Records for this task:
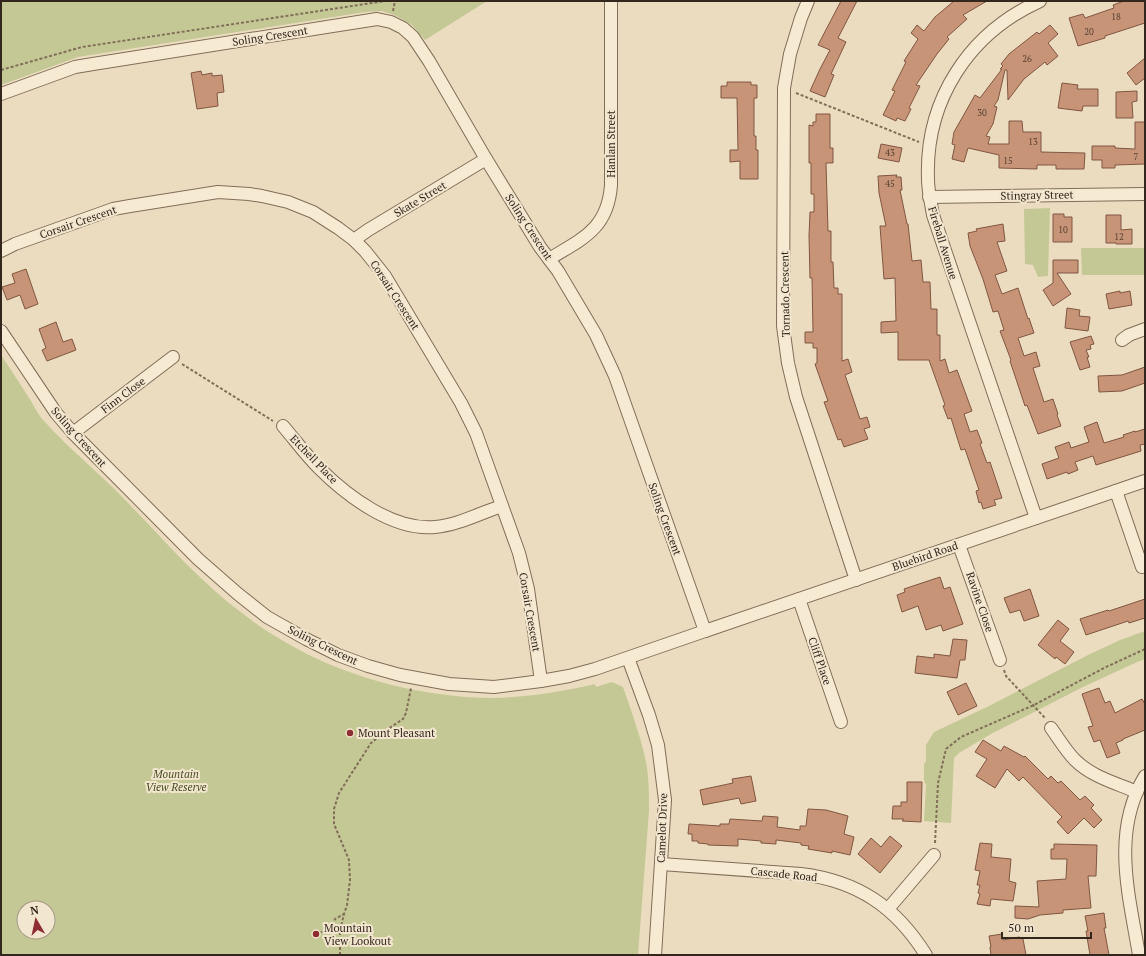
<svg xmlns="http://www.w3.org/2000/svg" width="1146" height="956" font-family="'PT Serif',serif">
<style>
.green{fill:#c4c895;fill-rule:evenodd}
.building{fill:#c79478;stroke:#805640}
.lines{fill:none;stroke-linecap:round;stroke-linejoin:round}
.minor-casing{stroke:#826d59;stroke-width:14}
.path{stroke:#826d59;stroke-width:2;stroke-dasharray:3 2;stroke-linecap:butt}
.minor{stroke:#f6ead2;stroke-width:12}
.poi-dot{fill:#8e2d32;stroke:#f3e6cf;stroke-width:1.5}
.labels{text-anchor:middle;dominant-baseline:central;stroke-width:4;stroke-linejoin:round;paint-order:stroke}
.number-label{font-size:9px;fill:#584234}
.street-label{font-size:11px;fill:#33261d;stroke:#f3e6cf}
.poi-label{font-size:11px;fill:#33261d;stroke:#f3e6cf;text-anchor:start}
.park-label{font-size:11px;font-style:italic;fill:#464e24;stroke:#f3e6cf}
</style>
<rect width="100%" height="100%" fill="#ebdcc0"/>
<g class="green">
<polygon points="1,1 487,1 425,40 412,25 397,16 382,11 365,12 78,57 1,85"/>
<polygon points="1050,208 1048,276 1038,277 1033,265 1025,264 1024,209"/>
<polygon points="1081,248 1145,248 1145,275 1082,275"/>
<path d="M1 355C11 370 21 385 31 401 35 408 39 416 45 422 71 451 102 475 129 504 165 541 200 582 242 613 252 621 263 629 275 636 336 675 420 698 494 698 528 697 561 692 595 684L596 687 612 682 623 687C632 713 642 740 647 767 649 782 649 796 649 811L638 955H1ZM24 908H48V932H24Z"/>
<polygon points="1145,631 1145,659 1135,663 1083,687 991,734 959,753 954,758 951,823 924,821 926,785 924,781 924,764 926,761 926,745 934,732 989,706 1090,654 1120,640"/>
</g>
<g class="building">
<polygon points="841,1 857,1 838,38 846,42 831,74 834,75 825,97 810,91 820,69 830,50 818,45"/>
<polygon points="954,1 987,1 963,15 967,19 947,37 949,39 937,54 916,85 920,86 909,108 911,109 905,121 897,118 896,121 883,115 895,91 892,90 906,62 904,61 918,39 911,33 917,25 924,31 935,17"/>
<polygon points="1124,1 1145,1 1145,23 1105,36 1105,38 1078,46 1069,18 1083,14 1085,18 1114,8 1113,5"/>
<polygon points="1050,25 1058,34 1048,43 1058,56 1047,65 1045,62 1024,79 1008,100 1007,70 1005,70 998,100 994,106 997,107 993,124 986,136 990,137 988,144 1009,144 1009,121 1022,121 1023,132 1041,132 1041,152 1085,153 1084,169 1056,169 1056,165 1037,165 1037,169 999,168 999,155 968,148 964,162 952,159 955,145 952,144 954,132 975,95 980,98 1002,69 1000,69 1003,66 1001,64 1009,54 1037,32 1039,34"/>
<polygon points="1145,58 1145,78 1136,85 1127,73"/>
<polygon points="201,71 202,75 212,73 212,76 222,75 224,92 217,93 218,106 197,109 191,73"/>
<polygon points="727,82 751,82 751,85 757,85 757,98 754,98 754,136 756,136 756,150 758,150 758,179 740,179 740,161 730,162 730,150 738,150 737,98 721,98 721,86 727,86"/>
<polygon points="1062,83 1078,85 1077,89 1098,89 1098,106 1083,106 1082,111 1058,108"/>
<polygon points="1137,91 1137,101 1132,102 1133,118 1116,118 1116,92"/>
<polygon points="816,114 830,114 830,148 833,148 833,163 826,163 828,231 831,231 831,262 833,262 834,288 838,288 838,294 842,294 842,361 848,359 852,372 845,375 860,419 867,417 870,427 864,429 868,439 844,447 841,439 838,440 824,402 828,401 815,364 817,363 817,348 813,348 813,343 805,343 805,332 813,332 812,278 810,278 809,236 810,212 814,212 814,194 811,194 811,163 809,163 809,125 813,126 813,122 816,122"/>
<polygon points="1135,122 1145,122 1145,164 1115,165 1115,168 1102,168 1102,160 1092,160 1092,146 1115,146 1115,148 1135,149"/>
<polygon points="881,144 902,148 899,162 878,158"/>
<polygon points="897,175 896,177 901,177 902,190 900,190 907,224 908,224 912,261 921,260 923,282 930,282 931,309 937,309 937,335 940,335 940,361 945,359 949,373 957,370 972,411 964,414 970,432 977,430 982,443 980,444 987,463 990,462 1002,498 994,500 996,505 983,509 981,502 979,503 976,491 979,490 965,449 961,450 951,418 948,419 943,406 945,405 929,360 898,360 898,332 881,333 881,322 896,321 895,278 884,279 880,226 886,226 879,193 878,176"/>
<polygon points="1053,214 1064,214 1064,217 1072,217 1072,242 1053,242"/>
<polygon points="1106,215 1121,215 1121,230 1132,229 1132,244 1116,244 1116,243 1106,243"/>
<polygon points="1003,224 1005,241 997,242 1007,271 995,275 1002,294 1018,288 1028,319 1029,318 1034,333 1018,338 1024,356 1036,352 1040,366 1033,368 1044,402 1053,399 1058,414 1057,415 1061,426 1038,434 1027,405 1025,406 1010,361 1011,360 1000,331 1004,330 998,311 993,312 983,279 970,246 968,233 977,231 976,229"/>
<polygon points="1053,260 1078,260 1078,273 1057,273 1071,294 1053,306 1043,290 1053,283"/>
<polygon points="26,269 38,304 25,309 20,295 7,300 2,287 15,283 12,274"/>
<polygon points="1120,291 1120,293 1130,291 1132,305 1109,309 1106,294"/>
<polygon points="1067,308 1080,310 1079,316 1090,317 1088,331 1065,328"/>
<polygon points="56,322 63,342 72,339 76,350 47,361 42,350 46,348 39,329"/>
<polygon points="1091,336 1094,344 1090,345 1091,349 1086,350 1089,357 1087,357 1090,367 1080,370 1070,342"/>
<polygon points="1145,367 1145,383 1122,391 1099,392 1098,376 1122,375"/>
<polygon points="1097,422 1104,443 1124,437 1123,435 1135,431 1135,432 1145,429 1145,444 1140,445 1141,451 1096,465 1093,456 1075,462 1078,470 1068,474 1067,472 1047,479 1042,464 1059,458 1055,447 1069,442 1071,448 1089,442 1084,427"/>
<polygon points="940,577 944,589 950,587 963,624 943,631 941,625 926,630 918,606 902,612 897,595 905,592 904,589"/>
<polygon points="1030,589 1039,616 1024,621 1020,610 1010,613 1004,598"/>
<polygon points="1145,599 1145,618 1129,623 1128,621 1086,635 1080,619 1108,610 1109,611"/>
<polygon points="1058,620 1069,629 1060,641 1074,652 1065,664 1056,657 1055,659 1038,645"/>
<polygon points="953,639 967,640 965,660 960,660 957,678 915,673 917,656 934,658 934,654 950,656"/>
<polygon points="966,683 977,706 958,715 947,692"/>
<polygon points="1099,688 1105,703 1110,701 1115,713 1142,699 1145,704 1145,730 1123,739 1123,740 1116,743 1120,753 1107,758 1100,740 1094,742 1088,727 1093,726 1082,694"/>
<polygon points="983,740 1001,751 1004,746 1024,757 1025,756 1048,779 1051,776 1058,783 1061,781 1080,800 1085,796 1094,805 1091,808 1102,820 1094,828 1084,818 1068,834 1057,822 1062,817 1023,777 1019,781 1007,769 995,788 976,776 987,759 975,752"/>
<polygon points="751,776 756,801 741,804 739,798 703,805 700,790 733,783 732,779"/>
<polygon points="907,782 922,782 921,822 902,821 904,819 892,819 893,806 901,806 901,802 907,802"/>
<polygon points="808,809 826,810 848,816 844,834 854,837 850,855 832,851 832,853 808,849 809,846 801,845 801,843 776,840 776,844 761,843 761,841 738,839 738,846 708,845 708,844 698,843 698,841 692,841 692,834 688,834 689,824 720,826 720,824 729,824 730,819 762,821 763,816 778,817 777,827 800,830 800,826 806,826"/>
<polygon points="890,836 902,846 880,873 858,854 871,838 881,847"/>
<polygon points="980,843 992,844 991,857 1011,859 1009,881 1016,883 1013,901 991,899 990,906 977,904 980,894 978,893 980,885 977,885 980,871 975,870"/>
<polygon points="1054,844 1097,845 1096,876 1088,876 1091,908 1063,910 1063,913 1040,915 1028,919 1015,918 1015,906 1039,907 1037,881 1066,879 1067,859 1051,859 1051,849 1054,849"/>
<polygon points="1104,913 1106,928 1104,928 1109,955 1090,955 1086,931 1088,931 1085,916"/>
<polygon points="1002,934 1003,940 1019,937 1023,939 1026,955 991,955 990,947 991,947 989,936"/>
</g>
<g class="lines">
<g class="minor-casing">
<g id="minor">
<polyline points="808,1 801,18 790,54 784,88 783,326 788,363 796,397 856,580"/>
<polyline points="1,94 75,67 93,64 377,19 391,22 403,28 413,37 429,61 486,159 540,247 558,271 596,335 615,376 705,631 595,669 569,676 541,681 494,687 449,684 400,675 368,666 338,655 306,639 267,617 238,594 198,559 73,433 56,413 1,331"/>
<polyline points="929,197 1145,194"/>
<polyline points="354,240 368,230 486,159"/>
<polyline points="1,251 15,244 113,209 130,206 218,192 249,194 262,196 288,202 313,212 338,228 354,240 365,251 385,276 461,403 476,433 519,553 528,589 541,681"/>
<path d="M549 259C582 239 608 229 611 185V1"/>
<polyline points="1122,340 1129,335 1145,329"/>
<path d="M283 426C295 440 306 455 319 468 347 496 393 531 435 527 458 525 480 513 502 506"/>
<polyline points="73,433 173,357"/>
<polyline points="1116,491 1142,567"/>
<path d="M1036 518 933 215C931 203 928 191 928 179 925 100 969 33 1040 1"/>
<polyline points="959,545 1000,660"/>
<polyline points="799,599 841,722"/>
<polyline points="705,631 1145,481"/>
<polyline points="628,658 649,715 658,745 665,800 655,955"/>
<path d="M1051 728C1059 739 1066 751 1075 760 1092 777 1116 783 1137 792"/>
<path d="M661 864 801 874C858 881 896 907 926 955"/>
<polyline points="888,909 934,855"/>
<path d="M1139 955C1129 895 1111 832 1145 776"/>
</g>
</g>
<g class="path">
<polyline points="393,11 395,1"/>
<polyline points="1,70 82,47 385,1"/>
<polyline points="796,93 919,142"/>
<polyline points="182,364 273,421"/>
<polyline points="1004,670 1006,676 1045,718"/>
<polyline points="935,843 938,783 946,749 961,737 1034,705 1104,668 1145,649"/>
<polyline points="316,934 331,929 335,919 344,914"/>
<polyline points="340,955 340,931 344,914 347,905 350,880 349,860 334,824 334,809 339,793 371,743 388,729 403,719 406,713 411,688"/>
</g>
<use href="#minor" class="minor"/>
</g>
<g class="poi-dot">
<circle cx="350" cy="733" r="4"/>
<circle cx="316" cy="934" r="4"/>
</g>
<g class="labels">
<g class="number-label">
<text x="1116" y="17">18</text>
<text x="1089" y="32">20</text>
<text x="1027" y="59">26</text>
<text x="982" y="113">30</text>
<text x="1033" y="142">13</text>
<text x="890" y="153">43</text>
<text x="1136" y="157">7</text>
<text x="1008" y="161">15</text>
<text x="890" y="184">45</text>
<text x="1063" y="230">10</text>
<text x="1119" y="237">12</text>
</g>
<g class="street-label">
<text transform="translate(270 36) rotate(-9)">Soling Crescent</text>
<text transform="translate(611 144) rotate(-90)">Hanlan Street</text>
<text transform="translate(1037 195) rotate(-1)">Stingray Street</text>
<text transform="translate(420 199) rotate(-31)">Skate Street</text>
<text transform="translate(78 222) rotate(-19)">Corsair Crescent</text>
<text transform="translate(529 227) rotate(57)">Soling Crescent</text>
<text transform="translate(943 243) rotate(73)">Fireball Avenue</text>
<text transform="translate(785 294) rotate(-91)">Tornado Crescent</text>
<text transform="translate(395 295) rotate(57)">Corsair Crescent</text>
<text transform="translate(123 395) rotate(-37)">Finn Close</text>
<text transform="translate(79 437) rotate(48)">Soling Crescent</text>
<text transform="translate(314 459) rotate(46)">Etchell Place</text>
<text transform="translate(665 519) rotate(70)">Soling Crescent</text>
<text transform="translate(925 556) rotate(-19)">Bluebird Road</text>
<text transform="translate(980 602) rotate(71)">Ravine Close</text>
<text transform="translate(530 612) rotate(80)">Corsair Crescent</text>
<text transform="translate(323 645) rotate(26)">Soling Crescent</text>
<text transform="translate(820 661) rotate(71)">Cliff Place</text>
<text transform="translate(662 828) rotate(-88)">Camelot Drive</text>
<text transform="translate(784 874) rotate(6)">Cascade Road</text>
</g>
<g class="poi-label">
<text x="358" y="733">Mount Pleasant</text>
<text x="324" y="928">Mountain<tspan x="324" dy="13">View Lookout</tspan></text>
</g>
<g class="park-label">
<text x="176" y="774">Mountain<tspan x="176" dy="13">View Reserve</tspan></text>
</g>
</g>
<rect width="1146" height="956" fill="none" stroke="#33261d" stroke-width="4"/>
<g transform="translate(36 920) rotate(351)"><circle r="19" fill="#f3e6cf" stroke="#a69988"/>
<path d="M0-3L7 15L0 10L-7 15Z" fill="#8e2d32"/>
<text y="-6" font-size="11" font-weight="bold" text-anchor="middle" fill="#33261d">N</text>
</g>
<path d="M1002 932v6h89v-6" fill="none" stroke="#33261d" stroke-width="2"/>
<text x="1008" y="932" font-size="12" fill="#33261d" stroke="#f3e6cf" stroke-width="3" paint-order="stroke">50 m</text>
</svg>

Exercise aim: Gather each line in the data that holds the string "labels".

Output for this exercise:
.labels{text-anchor:middle;dominant-baseline:central;stroke-width:4;stroke-linejoin:round;paint-order:stroke}
<g class="labels">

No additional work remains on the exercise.